I have the following optimization problem at hand.
There are N integer numbers, $a_{i},a_{i+1},\dots,a_{n}$ where $a_{i} > 0$.
We need to partition these numbers into d sets and partitions should be contiguous. Please assume valid combination of $N$ and $d$. For example, a valid partition would be like (assume $N = 10$ and $d = 3$):
$a_{1}, a_{2}, a_{3} \quad |\quad a_{4}, a_{5}, a_{6} \quad |\quad a_{7}, a_{8}, a_{9},a_{10}$
Now, in each partition, there will be a maximum value, call it as $a^{k}$ for the $k$th partition where $1 \le k \le d$. We need to minimize the $\sum_{k = 1}^{d} a^{k}$.
So, my approach was to break down this optimization problem into subproblems:
for example, If $f(i,k)$ = Optimal sum when we partition $1$ to $i$ numbers into $k$ partitions.
Then, $f(i,k+1) = \text{min}\left[f(j,k) + \text{max}\left(a_{j+1},a_{j+2},\dots,a_{i} \right) \right] \quad \text{where} \quad j < i$.
With this formulation, we can calculate smaller subproblems first and then construct the bigger subproblems.
But, I don't consider discussing the above approach here, because of its algorithmic nature. I want to know if there is another way of handling this optimization problem in a more mathematical way instead of algorithmic treatment.

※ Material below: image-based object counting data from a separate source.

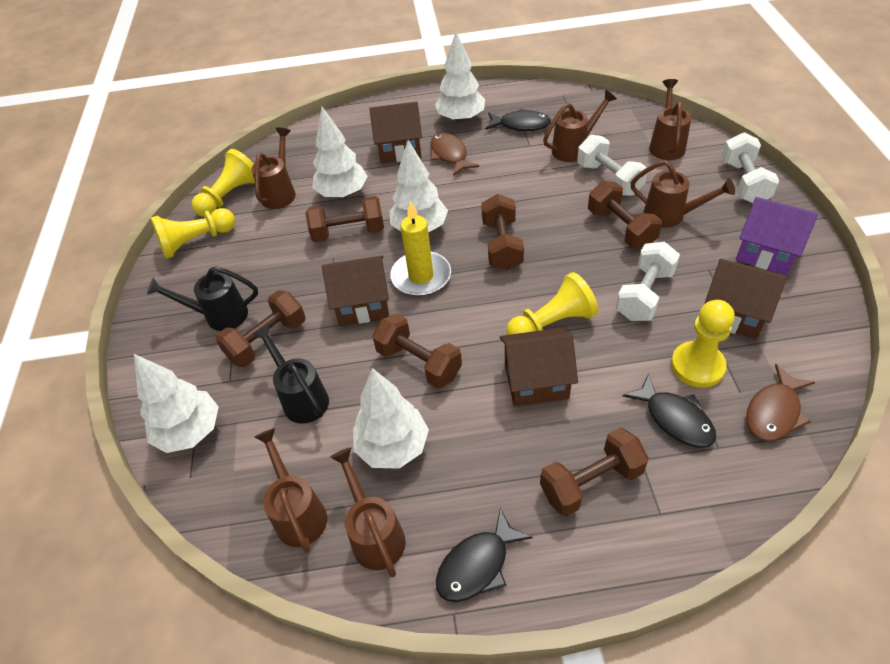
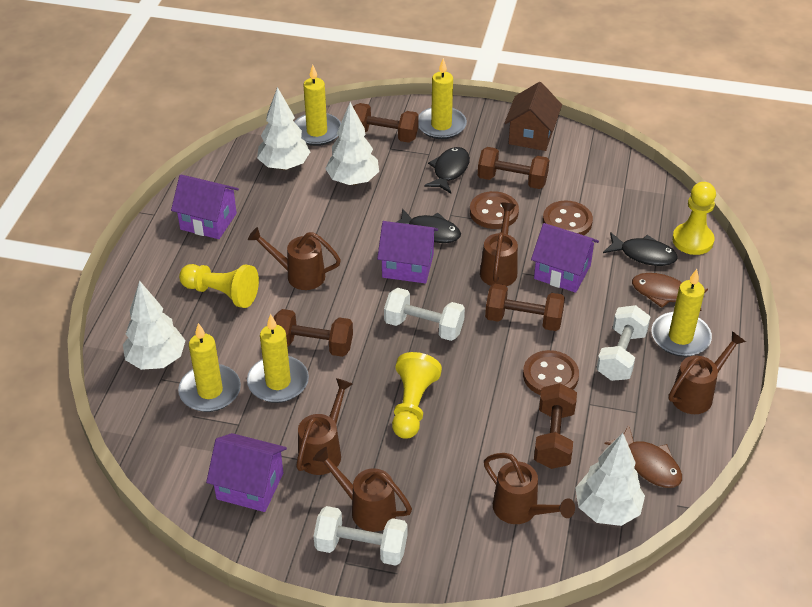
black watering can: 2 -> 0
brown button: 0 -> 3
brown dumbbell: 6 -> 5
brown house: 4 -> 1
purple house: 1 -> 4
white tree: 5 -> 4
yellow candle: 1 -> 5
yellow pawn: 4 -> 3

Sorry for the term "mathematical way", because I am not aware of such techniques if exist.
Thanks!
You can solve the problem via integer linear programming as follows. For each pair $(i,j)$ with $1 \le i \le j \le n$, let binary decision variable $x_{i,j}$ indicate whether part $\{a_i,\dots,a_j\}$ appears in the partition. The problem is to minimize $$\sum_{i,j} \max(a_i,\dots,a_j) x_{i,j}$$ subject to \begin{align} \sum_{i,j} x_{i,j} &= d \tag1 \\ \sum_{i,j: i \le k \le j} x_{i,j} &= 1 &&\text{for $k\in \{1,\dots,n\}$} \tag2\\ \end{align} Constraint $(1)$ selects exactly $d$ parts. Constraint $(2)$ forces each element to appear in exactly one part.